(RECORDS SHOWN begins)

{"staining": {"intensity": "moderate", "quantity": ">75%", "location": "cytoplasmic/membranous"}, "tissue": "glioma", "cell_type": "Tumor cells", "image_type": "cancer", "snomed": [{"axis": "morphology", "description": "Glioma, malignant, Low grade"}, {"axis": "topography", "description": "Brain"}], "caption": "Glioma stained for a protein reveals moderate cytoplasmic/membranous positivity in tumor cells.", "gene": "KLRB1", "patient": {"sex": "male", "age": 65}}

(RECORDS SHOWN ends)
(RECORDS SHOWN begins)

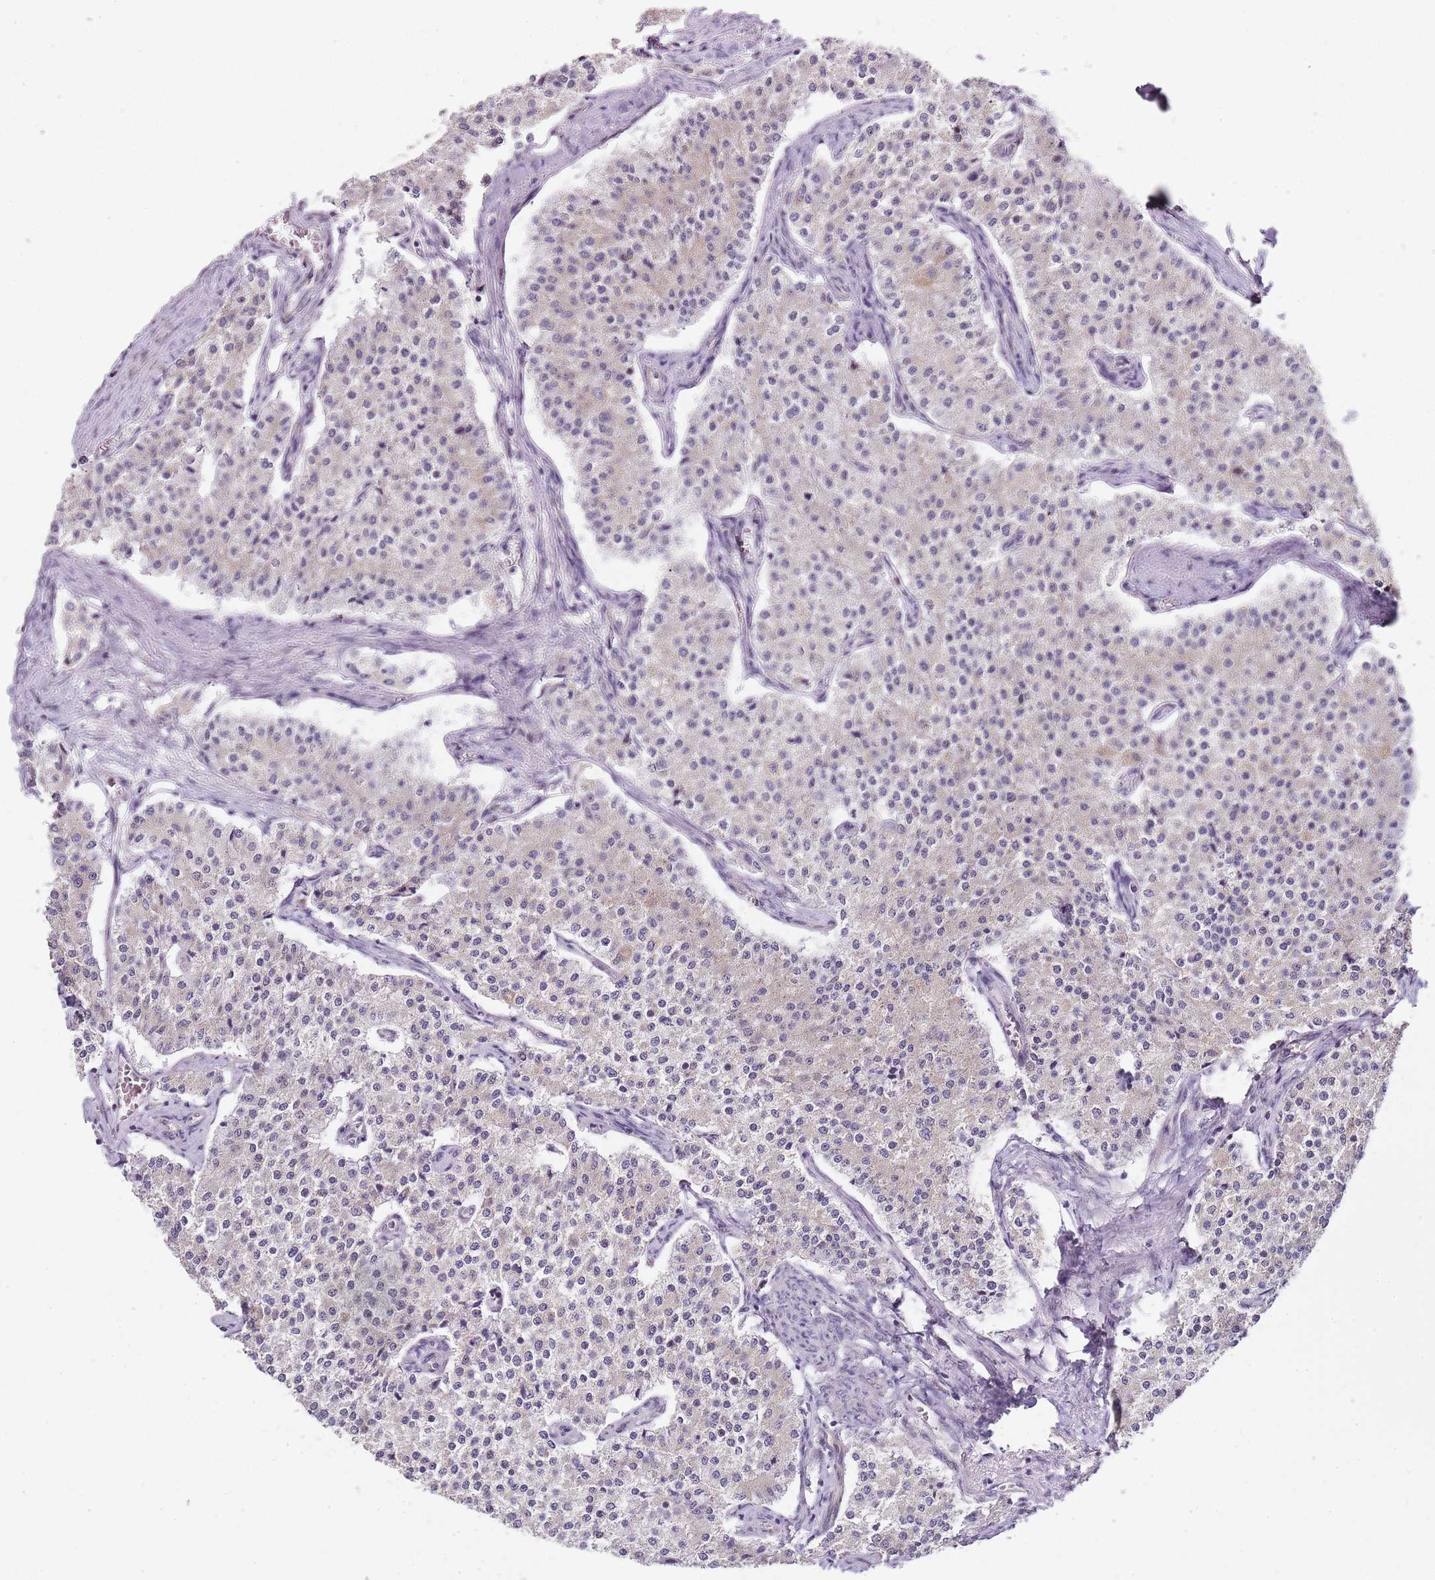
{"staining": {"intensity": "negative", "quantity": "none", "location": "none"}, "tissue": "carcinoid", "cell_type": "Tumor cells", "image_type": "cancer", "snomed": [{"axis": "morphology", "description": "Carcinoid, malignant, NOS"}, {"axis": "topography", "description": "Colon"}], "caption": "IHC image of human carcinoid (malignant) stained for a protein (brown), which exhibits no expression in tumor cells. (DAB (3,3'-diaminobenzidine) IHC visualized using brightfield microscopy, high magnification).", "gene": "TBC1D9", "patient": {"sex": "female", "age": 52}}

(RECORDS SHOWN ends)
(RECORDS SHOWN begins)

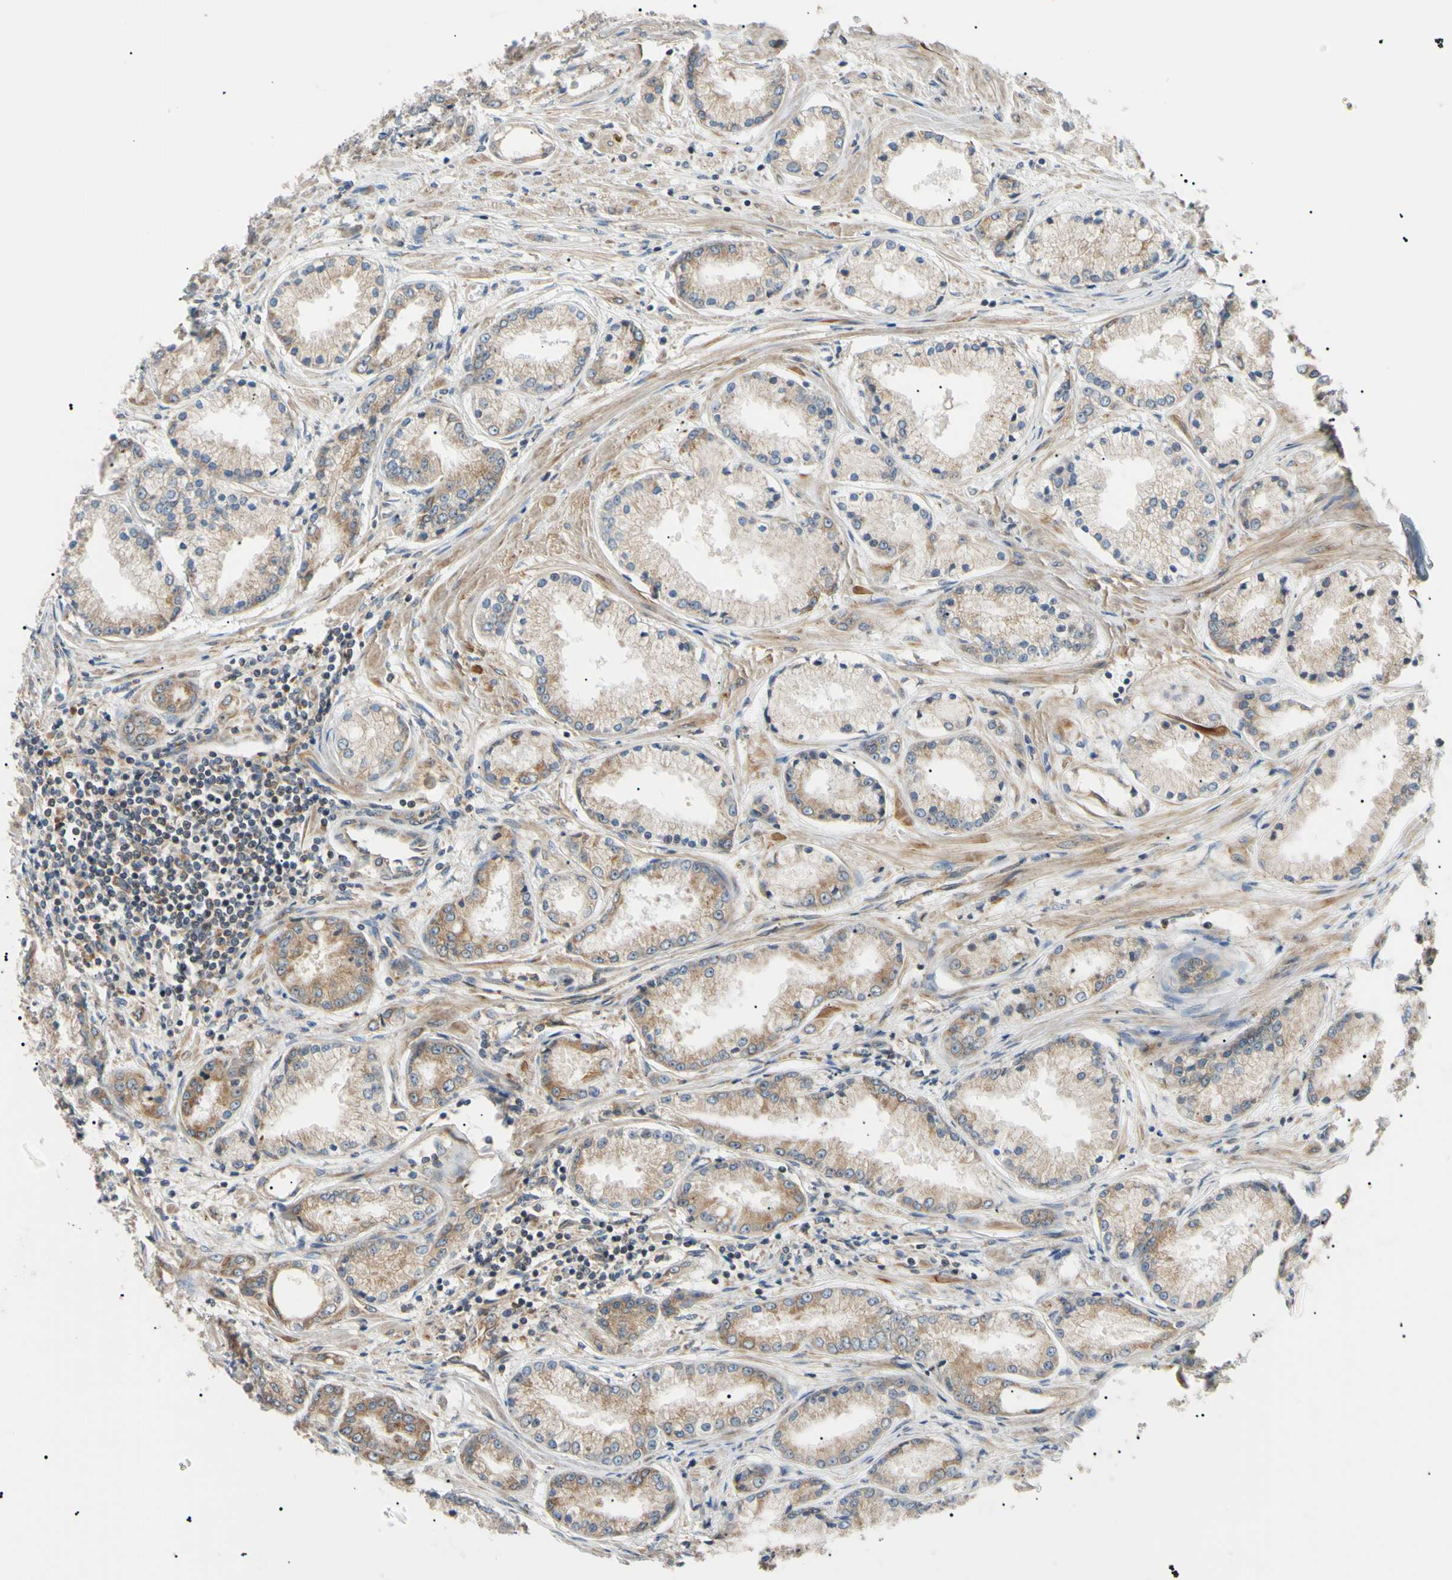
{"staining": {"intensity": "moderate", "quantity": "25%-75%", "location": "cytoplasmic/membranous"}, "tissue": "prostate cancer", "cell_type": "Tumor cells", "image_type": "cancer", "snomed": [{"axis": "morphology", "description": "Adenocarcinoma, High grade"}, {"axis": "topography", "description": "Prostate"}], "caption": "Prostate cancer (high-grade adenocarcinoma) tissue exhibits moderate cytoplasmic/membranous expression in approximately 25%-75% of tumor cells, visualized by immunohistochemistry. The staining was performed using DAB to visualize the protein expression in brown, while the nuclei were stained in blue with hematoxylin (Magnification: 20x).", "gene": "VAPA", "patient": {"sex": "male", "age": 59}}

(RECORDS SHOWN ends)

_WORK INSTRUCTIONS_
If a line of the listing above holds the string "malignant", copy it.

_EXERCISE ANSWER_
{"staining": {"intensity": "moderate", "quantity": ">75%", "location": "cytoplasmic/membranous"}, "tissue": "glioma", "cell_type": "Tumor cells", "image_type": "cancer", "snomed": [{"axis": "morphology", "description": "Glioma, malignant, Low grade"}, {"axis": "topography", "description": "Brain"}], "caption": "Glioma stained for a protein reveals moderate cytoplasmic/membranous positivity in tumor cells.", "gene": "KLRB1", "patient": {"sex": "male", "age": 65}}
{"staining": {"intensity": "negative", "quantity": "none", "location": "none"}, "tissue": "carcinoid", "cell_type": "Tumor cells", "image_type": "cancer", "snomed": [{"axis": "morphology", "description": "Carcinoid, malignant, NOS"}, {"axis": "topography", "description": "Colon"}], "caption": "IHC image of human carcinoid (malignant) stained for a protein (brown), which exhibits no expression in tumor cells. (DAB (3,3'-diaminobenzidine) IHC visualized using brightfield microscopy, high magnification).", "gene": "TBC1D9", "patient": {"sex": "female", "age": 52}}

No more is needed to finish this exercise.